Bereits die Deutsche Aktuarvereinigung (DAV) hatte vor wenigen Tagen kritisiert, dass eine staatlich geförderte Altersvorsorge auch das Langlebigkeitsrisiko absichern müsse. Die Aktuare betonen, dass der Bedarf an finanzieller Absicherung im Alter hoch bleibe, da die Sicherung grundlegender Bedürfnisse wie Wohnen, Essen, Gesundheit, Kommunikation und mehr unerlässlich sei. Zusätzlich dazu wollten viele Menschen auch weiterhin Aktivitäten wie Hobbys und Reisen genießen. „Entnahmesparpläne, die von manchen als Instrument der Absicherung genannt werden, bieten jedoch keinen ausreichenden Schutz. Sie werden bis zu einem bestimmten Alter, etwa 85 Jahre, berechnet und danach steht der Betroffene nackt da“, erläutert Maximilian Happacher, Vorstandsvorsitzender der Deutschen Aktuarvereinigung e.V. Dieses "danach" könne ganz schön lang sein, ergänzte der Mathematiker.
Ähnlich wie die Aktuare äußert sich nun Gundula Roßbach, Präsidentin der Deutsche Rentenversicherung Bund (DRV). „Die Menschen unterschätzen ihre Lebenserwartung“, sagte sie laut einem „Handelsblatt“-Bericht auf der Jahrestagung der Arbeitsgemeinschaft für betriebliche Altersversorgung e.V. (aba). „Die Gefahr der Altersarmut im höheren und höchsten Alter könnte letztendlich steigen“, so Roßbach.
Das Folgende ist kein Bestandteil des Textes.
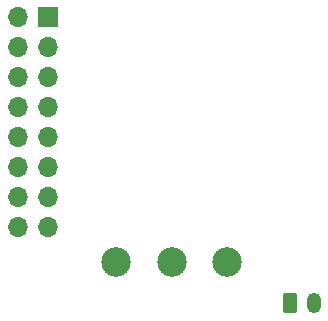
<source format=gbr>
%TF.GenerationSoftware,KiCad,Pcbnew,(6.0.4-0)*%
%TF.CreationDate,2024-03-24T21:38:25+02:00*%
%TF.ProjectId,Project_PCB_v1,50726f6a-6563-4745-9f50-43425f76312e,rev?*%
%TF.SameCoordinates,Original*%
%TF.FileFunction,Soldermask,Bot*%
%TF.FilePolarity,Negative*%
%FSLAX46Y46*%
G04 Gerber Fmt 4.6, Leading zero omitted, Abs format (unit mm)*
G04 Created by KiCad (PCBNEW (6.0.4-0)) date 2024-03-24 21:38:25*
%MOMM*%
%LPD*%
G01*
G04 APERTURE LIST*
G04 Aperture macros list*
%AMRoundRect*
0 Rectangle with rounded corners*
0 $1 Rounding radius*
0 $2 $3 $4 $5 $6 $7 $8 $9 X,Y pos of 4 corners*
0 Add a 4 corners polygon primitive as box body*
4,1,4,$2,$3,$4,$5,$6,$7,$8,$9,$2,$3,0*
0 Add four circle primitives for the rounded corners*
1,1,$1+$1,$2,$3*
1,1,$1+$1,$4,$5*
1,1,$1+$1,$6,$7*
1,1,$1+$1,$8,$9*
0 Add four rect primitives between the rounded corners*
20,1,$1+$1,$2,$3,$4,$5,0*
20,1,$1+$1,$4,$5,$6,$7,0*
20,1,$1+$1,$6,$7,$8,$9,0*
20,1,$1+$1,$8,$9,$2,$3,0*%
G04 Aperture macros list end*
%ADD10R,1.700000X1.700000*%
%ADD11O,1.700000X1.700000*%
%ADD12RoundRect,0.250000X-0.350000X-0.625000X0.350000X-0.625000X0.350000X0.625000X-0.350000X0.625000X0*%
%ADD13O,1.200000X1.750000*%
%ADD14C,2.500000*%
G04 APERTURE END LIST*
D10*
%TO.C,PinCon1*%
X93500000Y-74250000D03*
D11*
X90960000Y-74250000D03*
X93500000Y-76790000D03*
X90960000Y-76790000D03*
X93500000Y-79330000D03*
X90960000Y-79330000D03*
X93500000Y-81870000D03*
X90960000Y-81870000D03*
X93500000Y-84410000D03*
X90960000Y-84410000D03*
X93500000Y-86950000D03*
X90960000Y-86950000D03*
X93500000Y-89490000D03*
X90960000Y-89490000D03*
X93500000Y-92030000D03*
X90960000Y-92030000D03*
%TD*%
D12*
%TO.C,J2*%
X114000000Y-98450000D03*
D13*
X116000000Y-98450000D03*
%TD*%
D14*
%TO.C,S1*%
X108700025Y-95000000D03*
X104000000Y-95000000D03*
X99299975Y-95000000D03*
%TD*%
M02*

</source>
Roßbach verwies auf die Zahlen, die solchen Auszahlungsplänen und der begrenzten Auszahlung bis zum 85. Lebensjahr zugrunde liegen. Blickt man allein auf die durchschnittliche Lebenserwartung, dann ist ein begrenzter Zahlplan ausreichend. Laut Statistischem Bundesamt beträgt die durchschnittliche Lebenserwartung bei Geburt für Frauen 82,9 Jahre und für Männer sogar nur 78,2 Jahre. Doch diese Rechnung trügt. Mehr als jede zweite Frau wird älter als 87 Jahre, bei den Männern sind es derzeit immerhin 36 Prozent. Und die Lebenserwartung soll weiter steigen. Fußnote: In der durchschnittlichen Lebenserwartung sind auch die Menschen enthalten, die jung sterben, zum Beispiel durch einen Unfall oder eine schwere Krankheit.
Gundula Roßbach verwies laut „Handelsblatt“ zudem darauf, dass das Drei-Säulen-Modell der Altersvorsorge auf der Kippe steht, wenn die Rentenreform ohne lebenslangen Verrentungszwang umgesetzt werde. Es könne nicht sein, dass künftig nur die gesetzliche Rente und die betriebliche Altersvorsorge für lebenslange Absicherung sorgten, während man sich in der dritten Säule mit einer „Lebensabschnittssicherung“ zufriedengebe, sagte Roßbach laut „Handelsblatt“. Dann werde aus dem Drei-Säulen-Modell ein Zwei-Säulen-Modell.